Université de Paris-Sorbonne (Paris IV)
Introduction.
L’utopie en tant que genre littéraire célébrant les institutions parfaites d’un lieu secret et inaccessible apparaît tout juste vingt années après la découverte des Amériques par Christophe Colomb : c’est en 1516 que Thomas More fait paraître en latin son Utopiai - comme si, après 1492, il fallait se réfugier dans la littérature pour trouver un monde vraiment hors de portée des navigateurs européens, avides de commercer avec toutes les régions du monde, d’en exploiter les richesses, et d’y vendre leurs propres produits – avant d’y étendre leur empire.

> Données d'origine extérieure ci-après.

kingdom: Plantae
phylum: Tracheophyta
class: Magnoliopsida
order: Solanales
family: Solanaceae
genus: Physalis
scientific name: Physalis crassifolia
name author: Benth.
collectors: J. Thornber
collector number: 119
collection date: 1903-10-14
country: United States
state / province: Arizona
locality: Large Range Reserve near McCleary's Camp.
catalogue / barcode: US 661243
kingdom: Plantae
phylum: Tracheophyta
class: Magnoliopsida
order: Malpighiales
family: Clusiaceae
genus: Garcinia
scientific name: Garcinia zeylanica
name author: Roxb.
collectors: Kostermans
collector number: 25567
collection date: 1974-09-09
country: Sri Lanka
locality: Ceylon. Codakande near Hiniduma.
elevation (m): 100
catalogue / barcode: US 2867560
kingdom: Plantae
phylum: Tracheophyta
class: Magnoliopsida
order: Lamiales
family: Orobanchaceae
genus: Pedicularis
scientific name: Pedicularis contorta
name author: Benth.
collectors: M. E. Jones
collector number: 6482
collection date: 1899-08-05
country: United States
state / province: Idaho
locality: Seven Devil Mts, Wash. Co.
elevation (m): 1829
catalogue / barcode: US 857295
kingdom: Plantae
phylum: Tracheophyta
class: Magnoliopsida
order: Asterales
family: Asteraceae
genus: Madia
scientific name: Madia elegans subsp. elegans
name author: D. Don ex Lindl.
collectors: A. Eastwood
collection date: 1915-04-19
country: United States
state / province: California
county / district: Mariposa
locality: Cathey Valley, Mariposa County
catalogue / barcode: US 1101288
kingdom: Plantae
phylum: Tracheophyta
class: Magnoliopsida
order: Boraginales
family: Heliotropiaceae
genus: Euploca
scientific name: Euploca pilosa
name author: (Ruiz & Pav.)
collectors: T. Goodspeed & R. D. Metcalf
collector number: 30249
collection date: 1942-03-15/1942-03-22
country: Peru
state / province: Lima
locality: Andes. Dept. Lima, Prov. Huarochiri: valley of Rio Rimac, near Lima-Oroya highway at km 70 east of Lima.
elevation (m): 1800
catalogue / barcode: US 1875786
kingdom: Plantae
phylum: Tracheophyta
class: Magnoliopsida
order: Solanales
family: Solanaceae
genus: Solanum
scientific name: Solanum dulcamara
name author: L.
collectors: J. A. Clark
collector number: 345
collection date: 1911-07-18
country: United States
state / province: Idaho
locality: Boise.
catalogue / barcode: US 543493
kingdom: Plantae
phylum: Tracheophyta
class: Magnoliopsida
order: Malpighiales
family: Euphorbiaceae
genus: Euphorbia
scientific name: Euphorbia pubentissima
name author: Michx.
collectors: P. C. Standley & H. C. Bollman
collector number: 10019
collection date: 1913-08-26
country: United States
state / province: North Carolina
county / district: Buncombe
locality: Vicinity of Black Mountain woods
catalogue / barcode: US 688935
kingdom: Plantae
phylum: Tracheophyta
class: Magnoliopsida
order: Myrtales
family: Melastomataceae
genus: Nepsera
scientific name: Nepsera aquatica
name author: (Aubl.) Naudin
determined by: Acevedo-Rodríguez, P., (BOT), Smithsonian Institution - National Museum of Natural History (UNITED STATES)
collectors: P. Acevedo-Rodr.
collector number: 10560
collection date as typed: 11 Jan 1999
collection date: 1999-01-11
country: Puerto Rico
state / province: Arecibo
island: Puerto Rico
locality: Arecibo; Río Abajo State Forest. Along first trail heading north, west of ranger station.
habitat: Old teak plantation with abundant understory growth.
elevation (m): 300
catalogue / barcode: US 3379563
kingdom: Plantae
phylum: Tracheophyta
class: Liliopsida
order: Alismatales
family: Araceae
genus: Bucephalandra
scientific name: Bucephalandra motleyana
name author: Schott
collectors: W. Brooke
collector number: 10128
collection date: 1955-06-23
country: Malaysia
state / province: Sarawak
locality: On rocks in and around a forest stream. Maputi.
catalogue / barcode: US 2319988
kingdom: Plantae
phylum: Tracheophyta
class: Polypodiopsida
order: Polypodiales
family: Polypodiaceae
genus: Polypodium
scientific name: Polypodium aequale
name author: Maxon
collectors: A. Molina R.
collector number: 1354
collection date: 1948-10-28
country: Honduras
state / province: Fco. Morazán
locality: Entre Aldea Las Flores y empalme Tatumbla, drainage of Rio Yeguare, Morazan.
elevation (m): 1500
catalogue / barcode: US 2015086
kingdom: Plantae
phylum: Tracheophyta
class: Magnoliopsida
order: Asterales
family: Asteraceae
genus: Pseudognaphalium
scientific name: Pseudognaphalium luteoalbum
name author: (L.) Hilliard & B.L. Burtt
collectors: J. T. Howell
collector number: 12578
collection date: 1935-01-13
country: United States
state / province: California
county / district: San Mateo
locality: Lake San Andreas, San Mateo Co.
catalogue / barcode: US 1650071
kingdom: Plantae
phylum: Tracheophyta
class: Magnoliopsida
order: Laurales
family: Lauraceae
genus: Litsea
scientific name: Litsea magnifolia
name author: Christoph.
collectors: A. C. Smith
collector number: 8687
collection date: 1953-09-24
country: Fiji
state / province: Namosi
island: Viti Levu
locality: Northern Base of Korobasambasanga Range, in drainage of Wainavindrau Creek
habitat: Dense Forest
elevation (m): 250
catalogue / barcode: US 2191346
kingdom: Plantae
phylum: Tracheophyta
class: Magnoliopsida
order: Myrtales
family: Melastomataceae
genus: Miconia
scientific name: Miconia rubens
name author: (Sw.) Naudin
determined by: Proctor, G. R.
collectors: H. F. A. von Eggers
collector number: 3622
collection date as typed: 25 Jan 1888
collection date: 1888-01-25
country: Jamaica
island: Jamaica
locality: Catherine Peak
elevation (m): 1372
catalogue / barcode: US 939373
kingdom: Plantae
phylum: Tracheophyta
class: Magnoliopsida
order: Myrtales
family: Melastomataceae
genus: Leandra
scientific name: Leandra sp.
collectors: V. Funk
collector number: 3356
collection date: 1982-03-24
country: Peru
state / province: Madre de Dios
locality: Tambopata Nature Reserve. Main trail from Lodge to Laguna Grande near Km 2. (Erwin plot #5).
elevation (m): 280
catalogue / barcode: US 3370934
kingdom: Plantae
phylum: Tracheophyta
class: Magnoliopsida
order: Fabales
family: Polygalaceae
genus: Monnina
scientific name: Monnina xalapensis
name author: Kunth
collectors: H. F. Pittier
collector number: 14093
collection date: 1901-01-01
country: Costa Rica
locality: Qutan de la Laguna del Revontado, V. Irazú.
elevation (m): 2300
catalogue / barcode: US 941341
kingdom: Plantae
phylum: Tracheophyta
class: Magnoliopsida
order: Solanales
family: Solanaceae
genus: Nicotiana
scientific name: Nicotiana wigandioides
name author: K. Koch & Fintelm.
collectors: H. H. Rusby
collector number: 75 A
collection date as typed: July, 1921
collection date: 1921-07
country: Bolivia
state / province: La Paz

Le genre utopique s’enracine par ailleurs profondément dans la tradition humaniste, elle-même largement héritière de l’Antiquité : le modèle de Sparte, sous la stricte férule de Lycurgue, rappelait que la virtus d’un peuple trouvait sa source dans le courage et la tempérance, ce qui interdisait toute accumulation de biens de consommation superflus et, par voie de conséquence, leur échange mercantile à but lucratif. Les humanistes, dont Thomas More et son grand ami Erasme étaient deux figures essentielles, ont repris à leur compte ces idéaux ascétiques : dans l’Utopia déjà, l’opposition au luxe et au commerce corrupteur apparaît, comme une mise en musique de la rhétorique érasmienne déployée dans l’Eloge de la Folie de 1509 où l’humaniste de Rotterdam confie à la Folie le rôle d’apologue du luxe et des marchands dont l’objectif est d’accumuler des fortunes purement financières. L’influence d’Erasme sur l’intérêt renouvelé à la Renaissance pour l’art rhétorique se manifeste dans les exercices prescrits aux élèves sous l’ère élisabéthaine : faire parler la Folie pour faire l’éloge des vices était constituait un exercice récurrent de rhétorique.